I want to use the sequential criterion to prove that $f(x) = |x|$ is continuous on $\mathbb R$.
For reference, here is the sequential criterion according to Introduction to Real Analysis by Bartle:
$f:A \rightarrow \mathbb R$ is continuous at the point $c\in A$ if and only if for every sequence $(x_n)$ that converges to $c$, the sequence $(f(x_n))$ converges to $f(c)$.
So my attempt was this:
Let $x \in \mathbb R$ and define the sequence $(x_n) = x + \frac{1}{n}$ for $n \in \mathbb N$ so $(x_n)$ converges to $x$. Then $(f(x_n)) = |x_n| = |x + \frac{1}{n}|$ so $(f(x_n))$ converges to $|x|$. Since this is true for all $x \in \mathbb R$, therefore $f(x) = |x|$ is continuous on $\mathbb R$.

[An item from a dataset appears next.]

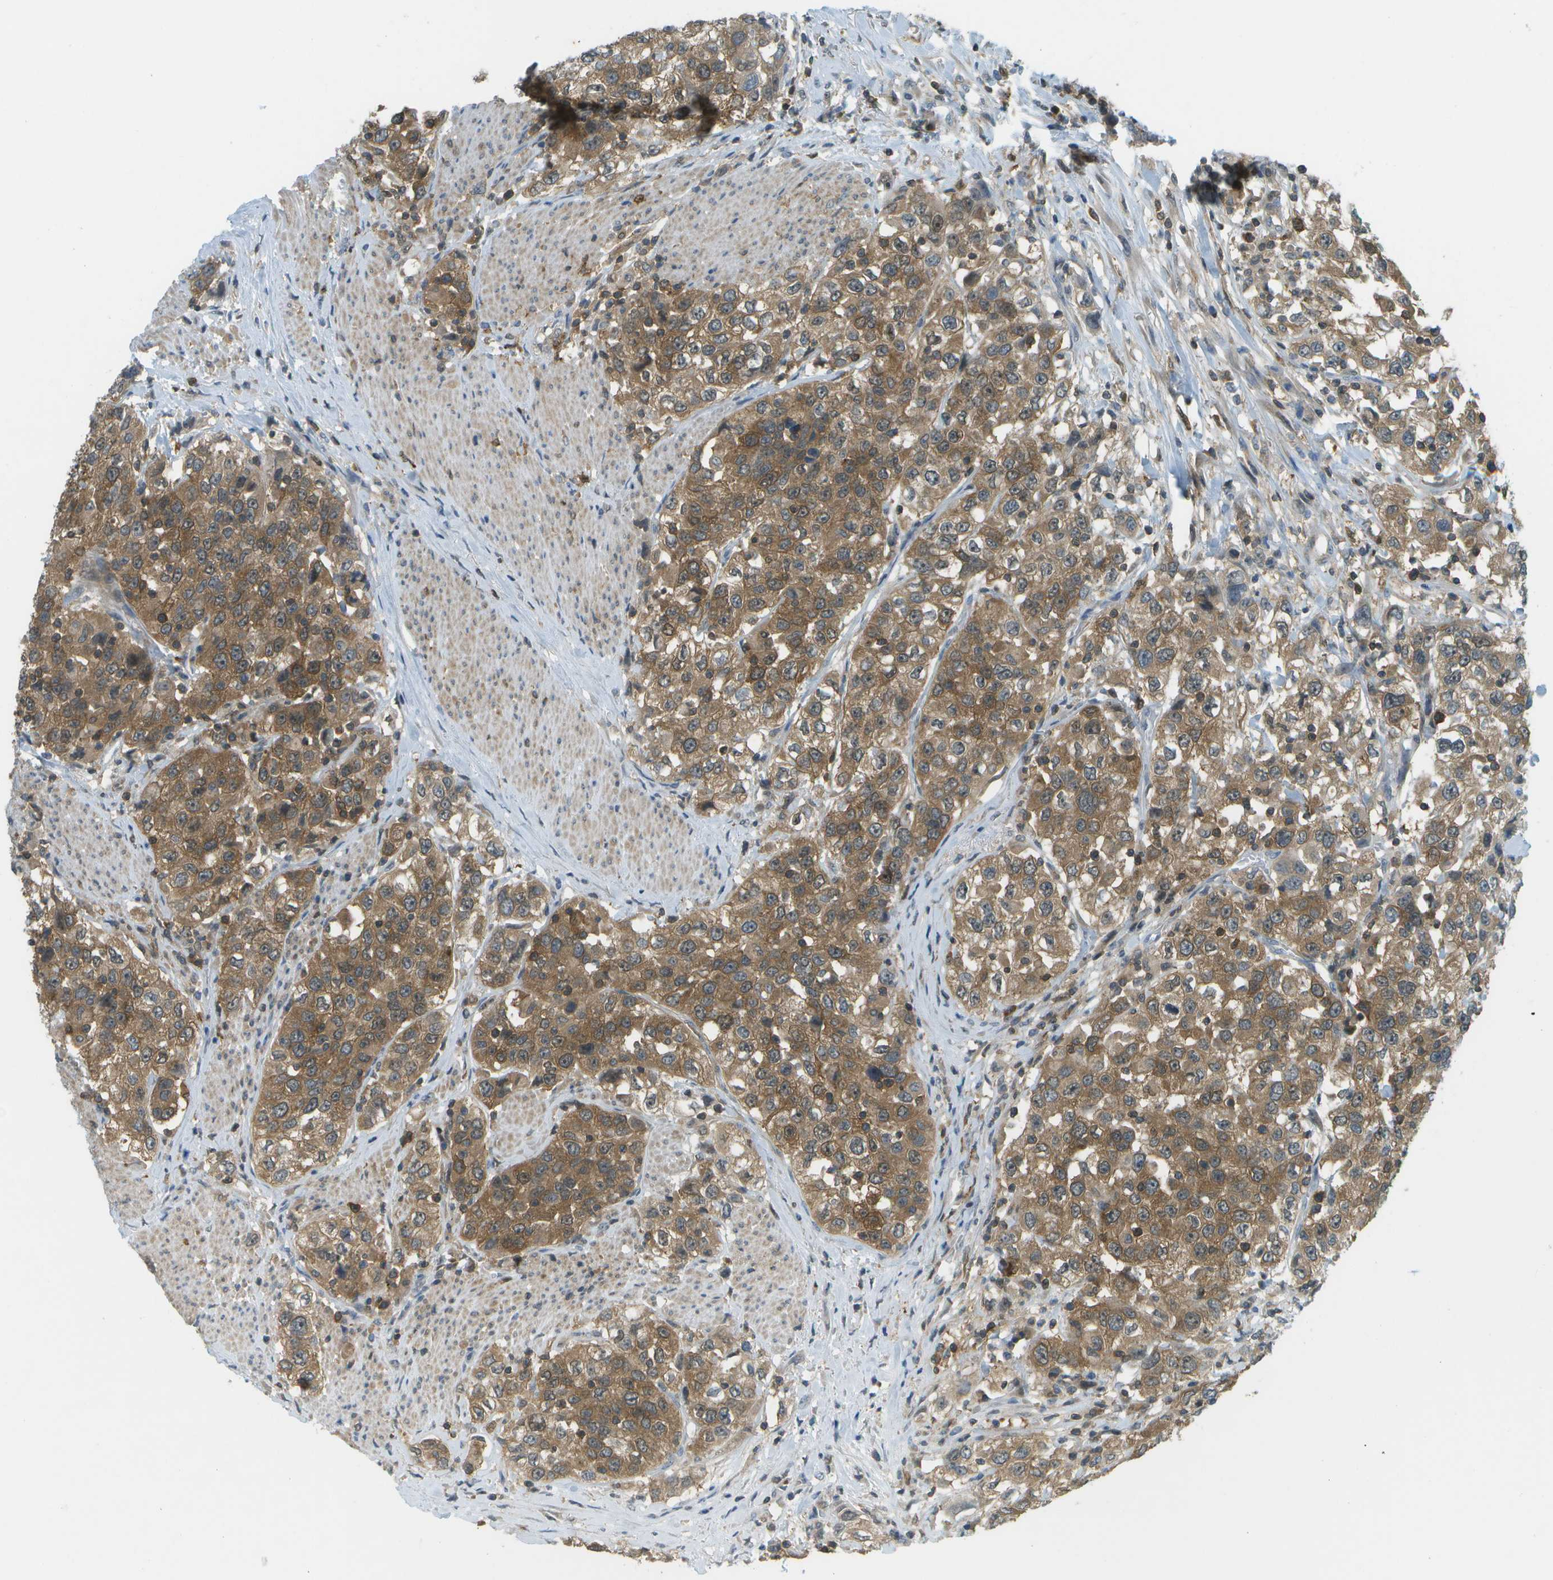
{"staining": {"intensity": "moderate", "quantity": ">75%", "location": "cytoplasmic/membranous"}, "tissue": "urothelial cancer", "cell_type": "Tumor cells", "image_type": "cancer", "snomed": [{"axis": "morphology", "description": "Urothelial carcinoma, High grade"}, {"axis": "topography", "description": "Urinary bladder"}], "caption": "This micrograph shows IHC staining of human high-grade urothelial carcinoma, with medium moderate cytoplasmic/membranous staining in about >75% of tumor cells.", "gene": "CDH23", "patient": {"sex": "female", "age": 80}}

My main source of doubt comes from that it seems you can show a lot of functions are continuous simply by slapping on a "$+\frac{1}{n}$".
Is this proof valid? Or is there a constraint that I am not meeting?
Best Answer
You're right to doubt that! The sequential criterion you want to apply requires convergence for "every sequence". That's an important word. It's not enough to prove convergence for a sequence of your own choice. You have to prove it for an arbitrary sequence, which might not have any intelligible formula at all. The only thing you can assume about $(x_n)$ is that it converges to $c$. You don't know how fast it converges, or whether it's monotonic, etc.
Also, in this part of your argument:
That "so" is not justified. It would be justified if we already knew that the absolute value is continuous, but you can't assume that; you're trying to prove it!
You can take Opal E's advice on how to start the proof. And by the way, it may be helpful to consider the cases $c>0,c=0,c<0$ separately.